Aber all diese Vorschläge gehen am Kern vorbei: Die EU ist aufgrund ihres supranationalen und technokratischen Charakters strukturell anfällig dafür, von Interessengruppen vereinnahmt zu werden, seien es ausländische Regierungen oder multinationale Konzerne – und keine noch so große Reform wird daran etwas ändern. Das Problem der Lobbyarbeit besteht natürlich auch auf nationaler Ebene. Dies wird jedoch auf supranationaler Ebene enorm verschärft. Wie die Forscher Lorenzo Del Savio und Matteo Mameli schreiben: “Internationale Loci sind im Allgemeinen physisch, psychologisch und sprachlich weiter von gewöhnlichen Menschen entfernt als nationale.
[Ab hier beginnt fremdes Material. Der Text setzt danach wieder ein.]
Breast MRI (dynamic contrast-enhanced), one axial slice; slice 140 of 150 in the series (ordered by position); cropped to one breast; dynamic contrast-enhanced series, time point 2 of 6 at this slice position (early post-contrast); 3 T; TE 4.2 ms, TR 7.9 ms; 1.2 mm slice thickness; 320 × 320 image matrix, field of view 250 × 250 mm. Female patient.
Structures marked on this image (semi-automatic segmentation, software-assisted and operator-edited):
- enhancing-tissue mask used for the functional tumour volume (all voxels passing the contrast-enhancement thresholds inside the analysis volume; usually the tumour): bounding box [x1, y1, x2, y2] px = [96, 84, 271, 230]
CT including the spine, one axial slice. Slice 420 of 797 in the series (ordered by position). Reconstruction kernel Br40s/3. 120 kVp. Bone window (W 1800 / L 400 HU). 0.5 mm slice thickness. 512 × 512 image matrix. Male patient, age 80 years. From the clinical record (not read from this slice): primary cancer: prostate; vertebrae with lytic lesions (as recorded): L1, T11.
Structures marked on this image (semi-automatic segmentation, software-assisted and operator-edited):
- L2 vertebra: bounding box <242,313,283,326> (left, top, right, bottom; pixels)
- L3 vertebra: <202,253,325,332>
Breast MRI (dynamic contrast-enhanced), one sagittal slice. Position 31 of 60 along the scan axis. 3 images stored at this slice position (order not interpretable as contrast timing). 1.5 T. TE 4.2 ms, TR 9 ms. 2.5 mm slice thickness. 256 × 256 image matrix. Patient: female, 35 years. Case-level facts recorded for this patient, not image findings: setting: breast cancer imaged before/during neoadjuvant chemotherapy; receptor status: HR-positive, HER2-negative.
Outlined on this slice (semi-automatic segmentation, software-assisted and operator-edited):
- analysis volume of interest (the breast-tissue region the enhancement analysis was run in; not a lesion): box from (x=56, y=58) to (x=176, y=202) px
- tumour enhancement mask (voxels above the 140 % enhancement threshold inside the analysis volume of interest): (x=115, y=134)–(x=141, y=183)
Diese Distanz bedeutet mehr Raum für oligarchische Vereinnahmung.” In dieser Hinsicht ist es bezeichnend, dass die meisten Europäer keine Ahnung haben, wer der Präsident des Europäischen Parlaments ist.
In diesem Sinne sollte das Problem der Korruption in der EU nicht ein Fehler im System sein, sondern als inhärente Folge der Supranationalisierung der Politik. Die EU “demokratischer” zu machen, wird nichts an der Tatsache ändern, dass das Fehlen eines europäischen Demos ein unüberwindliches Hindernis für die Schaffung einer europäischen Demokratie darstellt, selbst wenn Brüssel daran interessiert war, in diese Richtung zu gehen (was es nicht ist). Die Zahl der korrupten Beamten, die in den dilettantischen Katargate-Skandal verwickelt sind, ist von geringer Bedeutung; für die EU ist es bereits zu spät.